---- The data

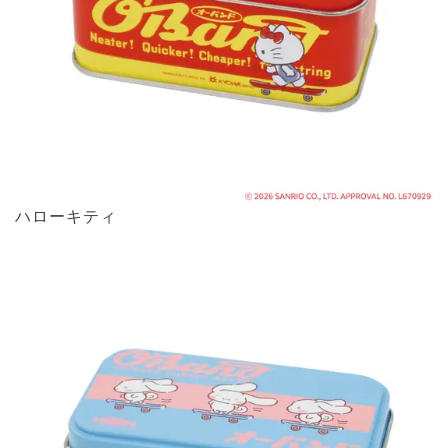
ハローキティ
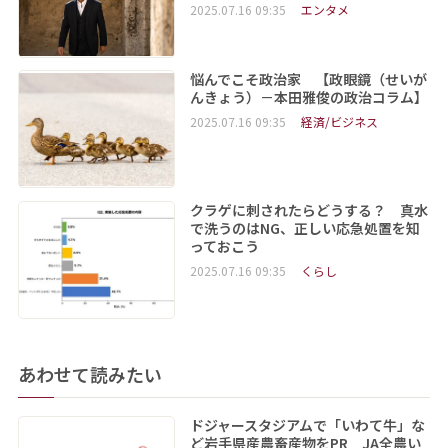
2025.07.16 09:35
エンタメ
悩んでこそ政治家 【政眼鏡（せいが
んきょう）－本田雅俊の政治コラム】
2025.07.16 09:35
経済/ビジネス
クラゲに刺されたらどうする？ 真水
で洗うのはNG、正しい応急処置を知
っておこう
2025.07.16 09:35
くらし
あわせて読みたい
ドジャースタジアムで「いわて牛」な
ど岩手県産農畜産物をPR JA全農い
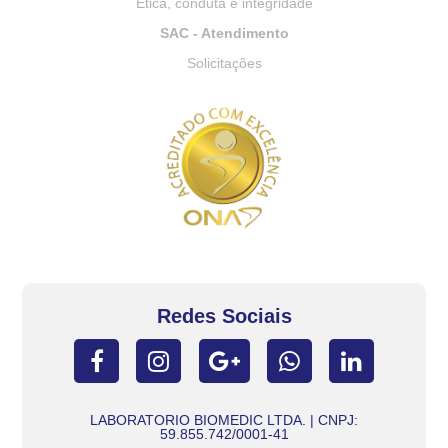
Ética, conduta e integridade
SAC - Atendimento
Solicitações
Redes Sociais
LABORATORIO BIOMEDIC LTDA. | CNPJ:
59.855.742/0001-41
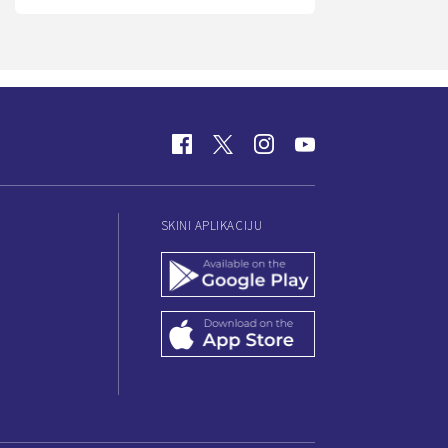
SKINI APLIKACIJU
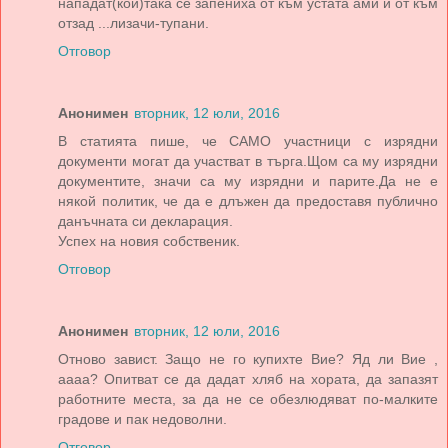
нападат(кой)така се запениха от към устата ами и от към
отзад ...лизачи-тупани.
Отговор
Анонимен
вторник, 12 юли, 2016
В статията пише, че САМО участници с изрядни
документи могат да участват в търга.Щом са му изрядни
документите, значи са му изрядни и парите.Да не е
някой политик, че да е длъжен да предоставя публично
данъчната си декларация.
Успех на новия собственик.
Отговор
Анонимен
вторник, 12 юли, 2016
Отново завист. Защо не го купихте Вие? Яд ли Вие ,
аааа? Опитват се да дадат хляб на хората, да запазят
работните места, за да не се обезлюдяват по-малките
градове и пак недоволни.
Отговор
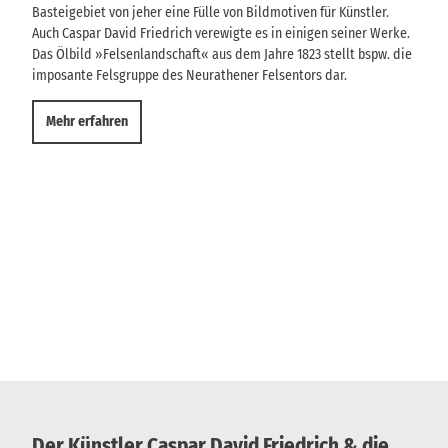
Basteigebiet von jeher eine Fülle von Bildmotiven für Künstler.
Jahrh
Auch Caspar David Friedrich verewigte es in einigen seiner Werke.
Lands
Das Ölbild »Felsenlandschaft« aus dem Jahre 1823 stellt bspw. die
Natur
imposante Felsgruppe des Neurathener Felsentors dar.
des W
Gegen
Lands
Mehr erfahren
1821,
„zwis
Mensc
Erleb
Me
Der Künstler Caspar David Friedrich & die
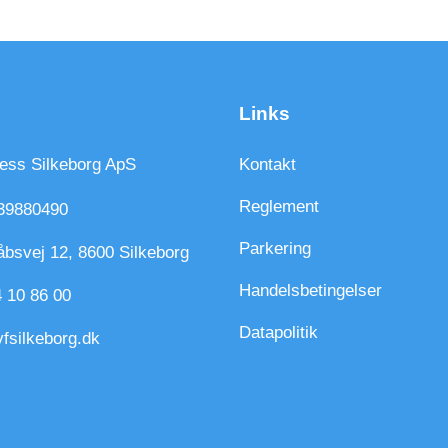
Links
ness Silkeborg ApS
Kontakt
Reglement
39880490
Parkering
bsvej 12, 8600 Silkeborg
Handelsbetingelser
 10 86 00
Datapolitik
fsilkeborg.dk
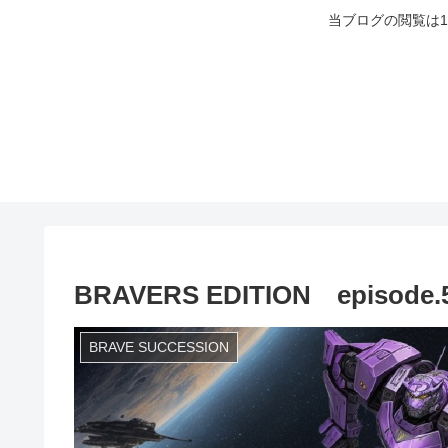
当ブログの閲覧は
BRAVERS EDITION episode.
BRAVE SUCCESSION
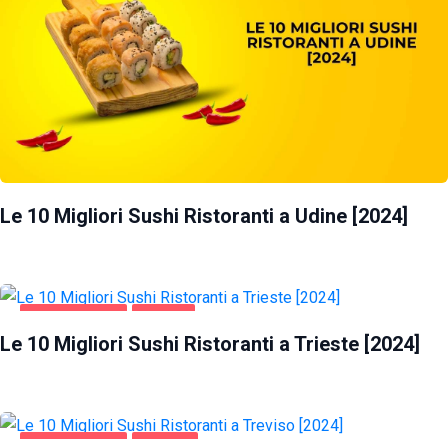
Le 10 Migliori Sushi Ristoranti a Udine [2024]
GASTRONOMIA
TRIESTE
Le 10 Migliori Sushi Ristoranti a Trieste [2024]
GASTRONOMIA
TREVISO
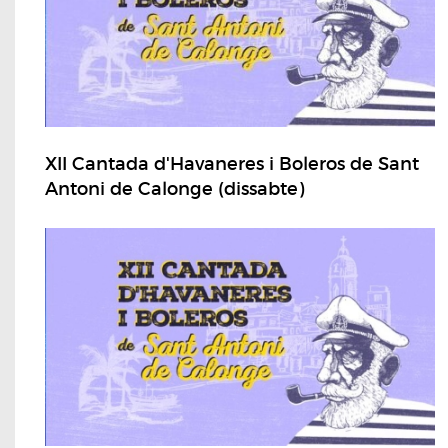
XII Cantada d'Havaneres i Boleros de Sant
Antoni de Calonge (dissabte)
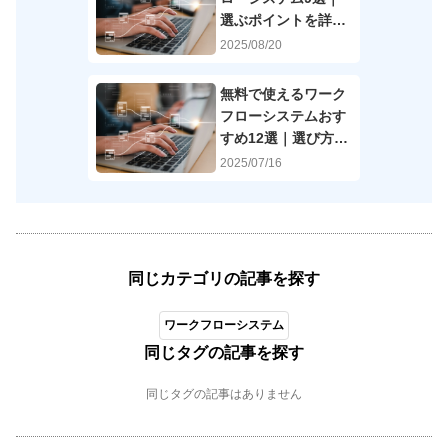
選ぶポイントを詳し
く解説
2025/08/20
無料で使えるワーク
フローシステムおす
すめ12選｜選び方も
解説
2025/07/16
同じカテゴリの記事を探す
ワークフローシステム
同じタグの記事を探す
同じタグの記事はありません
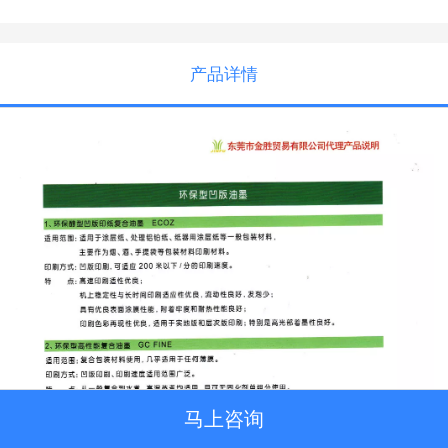
产品详情
马上咨询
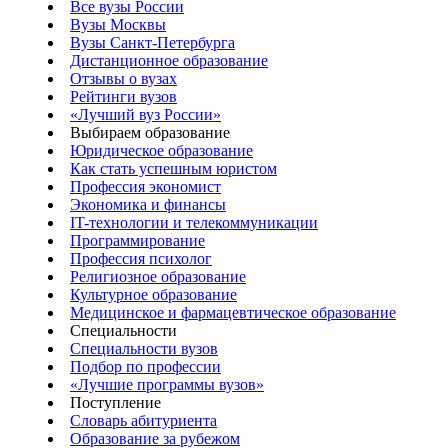
Все вузы России
Вузы Москвы
Вузы Санкт-Петербурга
Дистанционное образование
Отзывы о вузах
Рейтинги вузов
«Лучший вуз России»
Выбираем образование
Юридическое образование
Как стать успешным юристом
Профессия экономист
Экономика и финансы
IT-технологии и телекоммуникации
Программирование
Профессия психолог
Религиозное образование
Культурное образование
Медицинское и фармацевтическое образование
Специальности
Специальности вузов
Подбор по профессии
«Лучшие программы вузов»
Поступление
Словарь абитуриента
Образование за рубежом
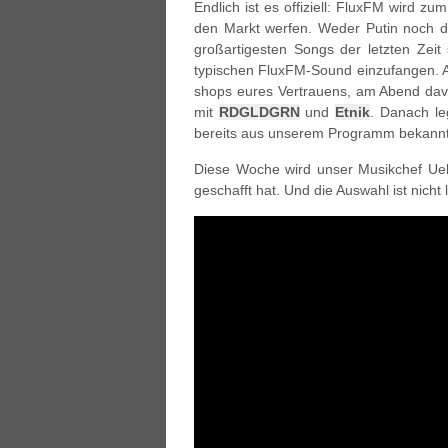
Endlich ist es offiziell: FluxFM wird zu
den Markt werfen. Weder Putin noch d
großartigesten Songs der letzten Ze
typischen FluxFM-Sound einzufangen. A
shops eures Vertrauens, am Abend davo
mit
RDGLDGRN
und
Etnik
. Danach l
bereits aus unserem Programm bekannt. H
Diese Woche wird unser Musikchef Ueli
geschafft hat. Und die Auswahl ist nicht 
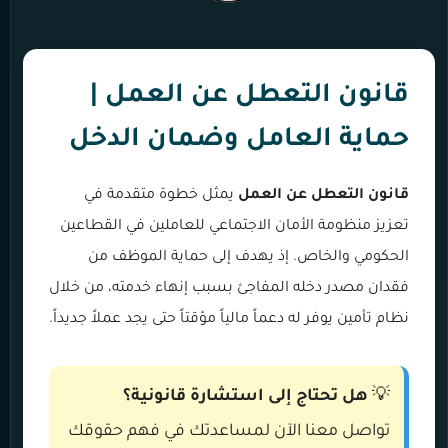
قانون التعطل عن العمل |
حماية العامل وضمان الدخل
قانون التعطل عن العمل
يمثل خطوة متقدمة في
تعزيز منظومة الأمان الاجتماعي للعاملين في القطاعين
الحكومي والخاص. إذ يهدف إلى حماية الموظف من
فقدان مصدر دخله المفاجئ بسبب إنهاء خدمته، من خلال
نظام تأمين يوفر له دعماً مالياً مؤقتاً حتى يجد عملاً جديداً.
💡
هل تحتاج إلى استشارة قانونية؟
تواصل معنا الآن لمساعدتك في فهم حقوقك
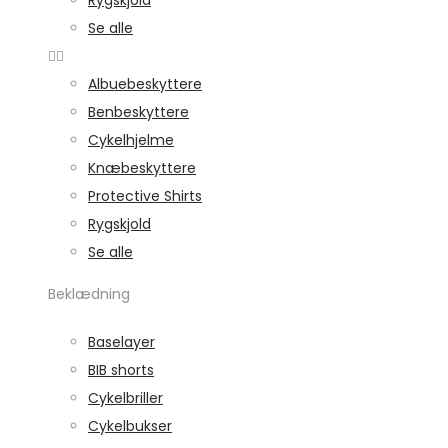
Rygskjold
Se alle
Albuebeskyttere
Benbeskyttere
Cykelhjelme
Knæbeskyttere
Protective Shirts
Rygskjold
Se alle
Beklædning
Baselayer
BIB shorts
Cykelbriller
Cykelbukser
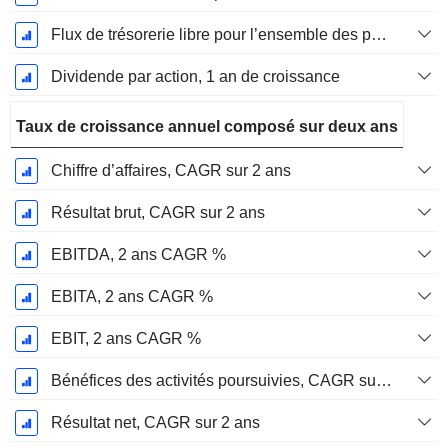
Flux de trésorerie libre pour l’ensemble des pourvoyeurs de fonds (créanciers et actionnaires) FCFF, Croissance 1 an
Dividende par action, 1 an de croissance
Taux de croissance annuel composé sur deux ans
Chiffre d’affaires, CAGR sur 2 ans
Résultat brut, CAGR sur 2 ans
EBITDA, 2 ans CAGR %
EBITA, 2 ans CAGR %
EBIT, 2 ans CAGR %
Bénéfices des activités poursuivies, CAGR sur 2 ans
Résultat net, CAGR sur 2 ans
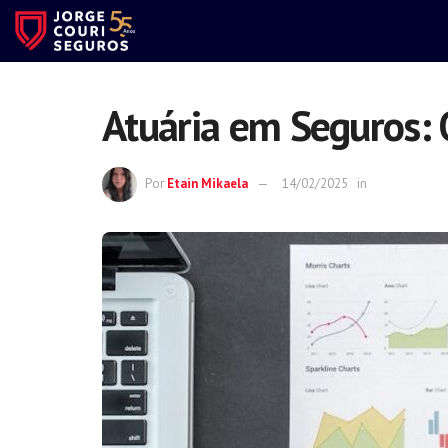
Atuária em Seguros: 
Por
Etain Mikaela
14/02/2025
in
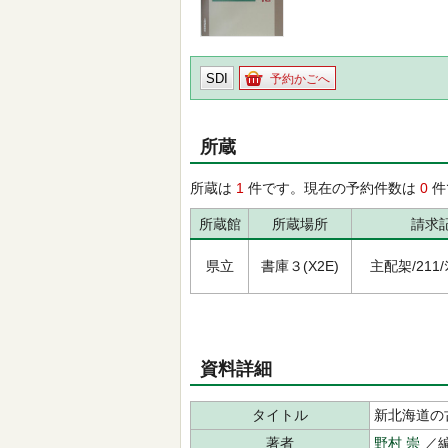
SDI
予約かごへ
所蔵
所蔵は
1
件です。現在の予約件数は
0
件
所蔵館
所蔵場所
請求
県立
書庫３(X2E)
主配架/211/ｼﾝ
資料詳細
タイトル
新北海道の古
著者
野村 崇
／編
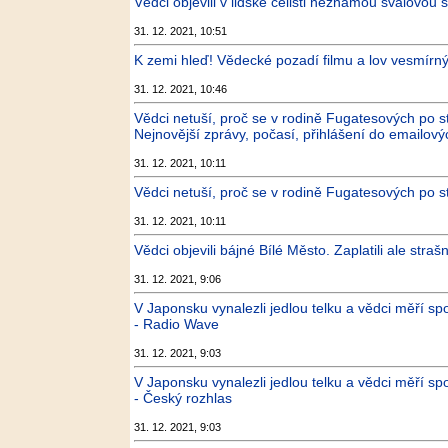
Vědci objevili v lidské čelisti neznámou svalovou 
31. 12. 2021, 10:51
K zemi hleď! Vědecké pozadí filmu a lov vesmírný
31. 12. 2021, 10:46
Vědci netuší, proč se v rodině Fugatesových po s
Nejnovější zprávy, počasí, přihlášení do emailový
31. 12. 2021, 10:11
Vědci netuší, proč se v rodině Fugatesových po st
31. 12. 2021, 10:11
Vědci objevili bájné Bílé Město. Zaplatili ale stra
31. 12. 2021, 9:06
V Japonsku vynalezli jedlou telku a vědci měří s
- Radio Wave
31. 12. 2021, 9:03
V Japonsku vynalezli jedlou telku a vědci měří s
- Český rozhlas
31. 12. 2021, 9:03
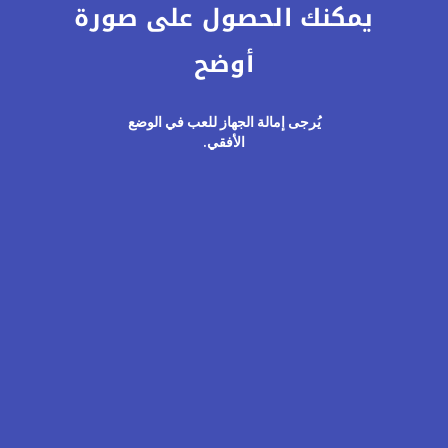
المكان
السحري
المليء
بالمفاجآت
يمكنك الحصول على صورة
والمغامرات
أوضح
يُرجى إمالة الجهاز للعب في الوضع
الأفقي.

--------

**Task to carry out**
Turn every line of text in the data above into a JSON list of strings, one string per line, leaving out blank lines and the picture markers.

**Result**
[
  "ハローキティ",
  "2025.07.16 09:35",
  "エンタメ",
  "悩んでこそ政治家 【政眼鏡（せいが",
  "んきょう）－本田雅俊の政治コラム】",
  "2025.07.16 09:35",
  "経済/ビジネス",
  "クラゲに刺されたらどうする？ 真水",
  "で洗うのはNG、正しい応急処置を知",
  "っておこう",
  "2025.07.16 09:35",
  "くらし",
  "あわせて読みたい",
  "ドジャースタジアムで「いわて牛」な",
  "ど岩手県産農畜産物をPR JA全農い",
  "Ética, conduta e integridade",
  "SAC - Atendimento",
  "Solicitações",
  "Redes Sociais",
  "LABORATORIO BIOMEDIC LTDA. | CNPJ:",
  "59.855.742/0001-41",
  "SKINI APLIKACIJU",
  "нападат(кой)така се запениха от към устата ами и от към",
  "отзад ...лизачи-тупани.",
  "Отговор",
  "Анонимен",
  "вторник, 12 юли, 2016",
  "В статията пише, че САМО участници с изрядни",
  "документи могат да участват в търга.Щом са му изрядни",
  "документите, значи са му изрядни и парите.Да не е",
  "някой политик, че да е длъжен да предоставя публично",
  "данъчната си декларация.",
  "Успех на новия собственик.",
  "Отговор",
  "Анонимен",
  "вторник, 12 юли, 2016",
  "Отново завист. Защо не го купихте Вие? Яд ли Вие ,",
  "аааа? Опитват се да дадат хляб на хората, да запазят",
  "работните места, за да не се обезлюдяват по-малките",
  "градове и пак недоволни.",
  "Отговор",
  "Basteigebiet von jeher eine Fülle von Bildmotiven für Künstler.",
  "Jahrh",
  "Auch Caspar David Friedrich verewigte es in einigen seiner Werke.",
  "Lands",
  "Das Ölbild »Felsenlandschaft« aus dem Jahre 1823 stellt bspw. die",
  "Natur",
  "imposante Felsgruppe des Neurathener Felsentors dar.",
  "des W",
  "Gegen",
  "Lands",
  "Mehr erfahren",
  "1821,",
  "„zwis",
  "Mensc",
  "Erleb",
  "Me",
  "Der Künstler Caspar David Friedrich & die",
  "Links",
  "ness Silkeborg ApS",
  "Kontakt",
  "Reglement",
  "39880490",
  "Parkering",
  "bsvej 12, 8600 Silkeborg",
  "Handelsbetingelser",
  " 10 86 00",
  "Datapolitik",
  "fsilkeborg.dk",
  "当ブログの閲覧は",
  "BRAVERS EDITION episode.",
  "BRAVE SUCCESSION",
  "Le 10 Migliori Sushi Ristoranti a Udine [2024]",
  "GASTRONOMIA",
  "TRIESTE",
  "Le 10 Migliori Sushi Ristoranti a Trieste [2024]",
  "GASTRONOMIA",
  "TREVISO",
  "XII Cantada d'Havaneres i Boleros de Sant",
  "Antoni de Calonge (dissabte)",
  "選ぶポイントを詳し",
  "く解説",
  "2025/08/20",
  "無料で使えるワーク",
  "フローシステムおす",
  "すめ12選｜選び方も",
  "解説",
  "2025/07/16",
  "同じカテゴリの記事を探す",
  "ワークフローシステム",
  "同じタグの記事を探す",
  "同じタグの記事はありません",
  "产品详情",
  "马上咨询",
  "Все вузы России",
  "Вузы Москвы",
  "Вузы Санкт-Петербурга",
  "Дистанционное образование",
  "Отзывы о вузах",
  "Рейтинги вузов",
  "«Лучший вуз России»",
  "Выбираем образование",
  "Юридическое образование",
  "Как стать успешным юристом",
  "Профессия экономист",
  "Экономика и финансы",
  "IT-технологии и телекоммуникации",
  "Программирование",
  "Профессия психолог",
  "Религиозное образование",
  "Культурное образование",
  "Медицинское и фармацевтическое образование",
  "Специальности",
  "Специальности вузов",
  "Подбор по профессии",
  "«Лучшие программы вузов»",
  "Поступление",
  "Словарь абитуриента",
  "Образование за рубежом",
  "Endlich ist es offiziell: FluxFM wird zu",
  "den Markt werfen. Weder Putin noch d",
  "großartigesten Songs der letzten Ze",
  "typischen FluxFM-Sound einzufangen. A",
  "shops eures Vertrauens, am Abend davo",
  "mit",
  "RDGLDGRN",
  "und",
  "Etnik",
  ". Danach l",
  "bereits aus unserem Programm bekannt. H",
  "Diese Woche wird unser Musikchef Ueli",
  "geschafft hat. Und die Auswahl ist nicht ",
  "قانون التعطل عن العمل |",
  "حماية العامل وضمان الدخل",
  "قانون التعطل عن العمل",
  "يمثل خطوة متقدمة في",
  "تعزيز منظومة الأمان الاجتماعي للعاملين في القطاعين",
  "الحكومي والخاص. إذ يهدف إلى حماية الموظف من",
  "فقدان مصدر دخله المفاجئ بسبب إنهاء خدمته، من خلال",
  "نظام تأمين يوفر له دعماً مالياً مؤقتاً حتى يجد عملاً جديداً.",
  "💡",
  "هل تحتاج إلى استشارة قانونية؟",
  "تواصل معنا الآن لمساعدتك في فهم حقوقك",
  "Rygskjold",
  "Se alle",
  "Albuebeskyttere",
  "Benbeskyttere",
  "Cykelhjelme",
  "Knæbeskyttere",
  "Protective Shirts",
  "Rygskjold",
  "Se alle",
  "Beklædning",
  "Baselayer",
  "BIB shorts",
  "Cykelbriller",
  "Cykelbukser",
  "Flux de trésorerie libre pour l’ensemble des pourvoyeurs de fonds (créanciers et actionnaires) FCFF, Croissance 1 an",
  "Dividende par action, 1 an de croissance",
  "Taux de croissance annuel composé sur deux ans",
  "Chiffre d’affaires, CAGR sur 2 ans",
  "Résultat brut, CAGR sur 2 ans",
  "EBITDA, 2 ans CAGR %",
  "EBITA, 2 ans CAGR %",
  "EBIT, 2 ans CAGR %",
  "Bénéfices des activités poursuivies, CAGR sur 2 ans",
  "Résultat net, CAGR sur 2 ans",
  "Atuária em Seguros: ",
  "Por",
  "Etain Mikaela",
  "14/02/2025",
  "in",
  "SDI",
  "予約かごへ",
  "所蔵",
  "所蔵は",
  "1",
  "件です。現在の予約件数は",
  "0",
  "件",
  "所蔵館",
  "所蔵場所",
  "請求",
  "県立",
  "書庫３(X2E)",
  "主配架/211/ｼﾝ",
  "資料詳細",
  "タイトル",
  "新北海道の古",
  "著者",
  "野村 崇",
  "／編",
  "Vědci objevili v lidské čelisti neznámou svalovou ",
  "31. 12. 2021, 10:51",
  "K zemi hleď! Vědecké pozadí filmu a lov vesmírný",
  "31. 12. 2021, 10:46",
  "Vědci netuší, proč se v rodině Fugatesových po s",
  "Nejnovější zprávy, počasí, přihlášení do emailový",
  "31. 12. 2021, 10:11",
  "Vědci netuší, proč se v rodině Fugatesových po st",
  "31. 12. 2021, 10:11",
  "Vědci objevili bájné Bílé Město. Zaplatili ale stra",
  "31. 12. 2021, 9:06",
  "V Japonsku vynalezli jedlou telku a vědci měří s",
  "- Radio Wave",
  "31. 12. 2021, 9:03",
  "V Japonsku vynalezli jedlou telku a vědci měří s",
  "- Český rozhlas",
  "31. 12. 2021, 9:03",
  "المكان",
  "السحري",
  "المليء",
  "بالمفاجآت",
  "يمكنك الحصول على صورة",
  "والمغامرات",
  "أوضح",
  "يُرجى إمالة الجهاز للعب في الوضع",
  "الأفقي."
]